Maximize the health benefits of adding fish to your diet.
In 1970 I changed from an omnivore to a lacto vegetarian. I gave up eating all foods of animal origin except dairy products, mostly yogurt and cheese. That diet agreed with me, kept me healthy and strong, and gave me pleasure and variety. But after 15 years of it, I decided I needed a change. As an experiment I cut back on dairy products and started to eat fish. Not only did I enjoy the change, it gave me greater freedom when traveling (to Japan, for example, where being a lacto vegetarian is a challenge) and dining out. Furthermore, my nutritional research convinced me of the health benefits of fish.
Living Longer by Eating Fish
Populations that eat fish regularly live longer and have less chronic disease than populations that do not. Whether this is because fish displaces meat or because it has positive attributes of its own is not clear. Certainly, fish provides high-quality protein without the saturated fat present in meat and poultry. And some kinds of fish – specifically, fatty fish from cold northern waters – also provide omega-3 fatty acids, the special, unsaturated fats our bodies need for optimum health. Wild salmon, mackerel, herring, sardines and bluefish are rich in them, as is – to a lesser extent – albacore tuna. Omega-3 sources other than fish are few: walnuts, flax seeds, hemp seeds, and the oils extracted from them, and, to a lesser extent, soy and canola oils and specially fortified eggs.
Beneficial Omega-3 Fatty Acids
Most Americans are deficient in omega-3s and as a result are more likely to develop cardiovascular disease, cancer, inflammatory disorders, and mental and emotional problems. Recent research suggests that supplementing the diet with omega-3 fatty acids not only can reduce these risks but can also help treat depression, bipolar disorder, autism, and attention deficit hyperactivity disorder. Fish is, indeed, a brain food.
Cooking Fish Right
The healthful qualities of fish can be neutralized by unhealthful ways of cooking it. Fish that is battered and fried, slathered with butter, or blanketed in creamy sauces becomes just another vehicle for putting saturated fat and excess calories into the body. I prefer fish that is raw (sashimi and served with sushi), marinated (ceviche), steamed, grilled, broiled, or smoked (as in salmon and trout). I much prefer fresh fish to frozen, and I often eat it in restaurants, where the quality is usually better than I can get to cook at home. (That may not be the case for many readers.)
Concerns About Toxins
Despite my enthusiasm for fish, I have two serious concerns about recommending that people eat more of it. The first is its content of environmental toxins, the result of pollution of lakes, rivers and oceans. The second is the possibility of losing fish as a natural resource by overfishing those same bodies of water. Take salmon as an example. Almost all of the salmon served today is farmed (“Atlantic salmon”). Farmed salmon has less flavor, less protein, and more fat than wild salmon, and its high ratio of omega-6 to omega-3 fatty acids may not be as favorable. It likely also contains residues of pesticides, antibiotics and other drugs used to control diseases that occur when fish are crowded together in the pens of fish farms. Those diseases may escape and decimate wild populations of salmon. Most people assume that fish farming is a way of protecting an endangered resource. Few know that it decimates the environment and that it takes several pounds of feed fish to produce one pound of salmon. The net result of salmon farming is greatly accelerated depletion of the numbers of fish in the oceans. If you can get wild Alaskan salmon, use it for the salmon recipes found on this Web site. Wild salmon tastes better and is more nutritious, and eating it does not have the environmental impact of eating farmed salmon, nor the health risks associated with consuming the residue of carcinogens that recent studies found can accumulate in the fat of farmed salmon at unhealthy levels.

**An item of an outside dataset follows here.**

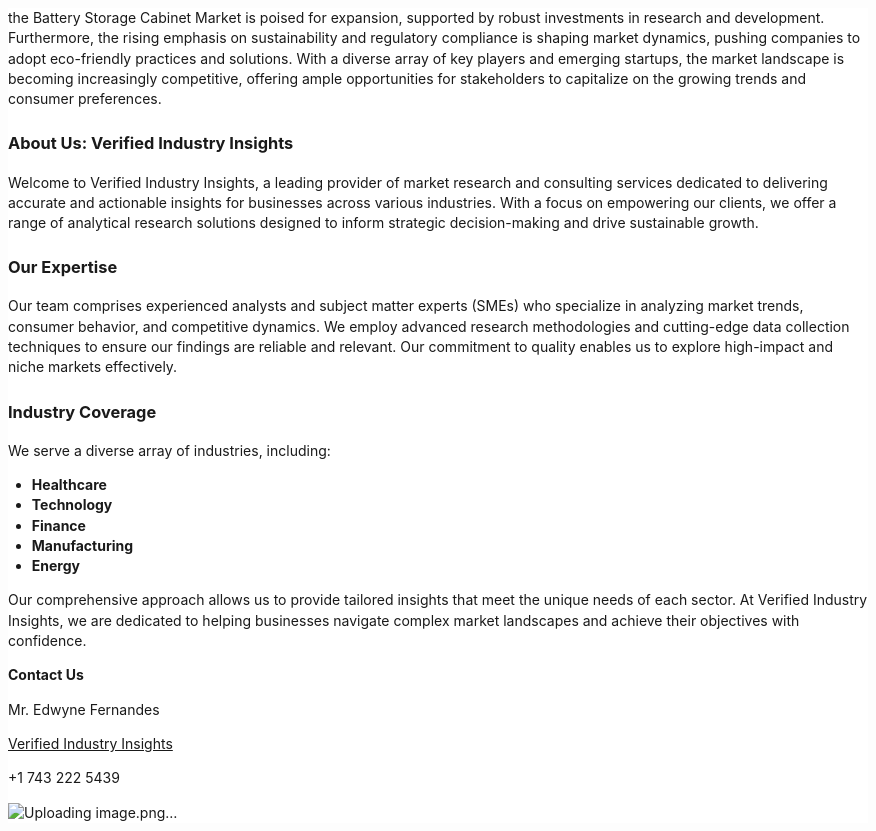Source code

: the Battery Storage Cabinet Market is poised for expansion, supported by robust investments in research and development. Furthermore, the rising emphasis on sustainability and regulatory compliance is shaping market dynamics, pushing companies to adopt eco-friendly practices and solutions. With a diverse array of key players and emerging startups, the market landscape is becoming increasingly competitive, offering ample opportunities for stakeholders to capitalize on the growing trends and consumer preferences.</p><h3>About Us: Verified Industry Insights</h3><p>Welcome to Verified Industry Insights, a leading provider of market research and consulting services dedicated to delivering accurate and actionable insights for businesses across various industries. With a focus on empowering our clients, we offer a range of analytical research solutions designed to inform strategic decision-making and drive sustainable growth.</p><h3>Our Expertise</h3><p>Our team comprises experienced analysts and subject matter experts (SMEs) who specialize in analyzing market trends, consumer behavior, and competitive dynamics. We employ advanced research methodologies and cutting-edge data collection techniques to ensure our findings are reliable and relevant. Our commitment to quality enables us to explore high-impact and niche markets effectively.</p><h3>Industry Coverage</h3><p>We serve a diverse array of industries, including:</p><ul><li><strong>Healthcare</strong></li><li><strong>Technology</strong></li><li><strong>Finance</strong></li><li><strong>Manufacturing</strong></li><li><strong>Energy</strong></li></ul><p>Our comprehensive approach allows us to provide tailored insights that meet the unique needs of each sector. At Verified Industry Insights, we are dedicated to helping businesses navigate complex market landscapes and achieve their objectives with confidence.</p><p><strong>Contact Us</strong></p><p>Mr. Edwyne Fernandes</p><p><a href="https://www.verifiedindustryinsights.com/">Verified Industry Insights</a></p><p>+1 743 222 5439</p>
![Uploading image.png…]()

As for other fish, be aware that larger, more carnivorous fish are more likely to contain dangerous levels of toxins. I avoid swordfish, marlin, shark, and bluefish for that reason. The safest and best fish for omega-3 fatty acids is probably the sardine. I love fresh sardines, grilled with nothing but salt and lemon juice, and I’m happy to see them increasingly available. (I used to be able to get them only in better Greek and Italian restaurants.) I also buy water-packed canned sardines and mash them up with mustard and onion as a spread. Give that a try; it’s an easy way to get some safe fatty fish into your diet.
Fish to Avoid
I avoid grouper, black sea bass, rockfish, and most snappers because those species are endangered from overfishing. Cod, pollock, flounder, halibut, sole, and plaice are still relatively abundant in the Pacific but seriously depleted in the Atlantic. Finally, skate, rockfish, Chilean sea bass, and orange roughy are threatened, because they do not spawn until they are old, 30 years in the case of orange roughy, and unless they are managed well, they will be overfished to depletion. Species that are still abundant and well managed include striped bass, wild Alaskan salmon, herring, sardines, anchovies, mackerel, and Alaskan halibut. Try to keep these distinctions in mind if you want to continue enjoying fish.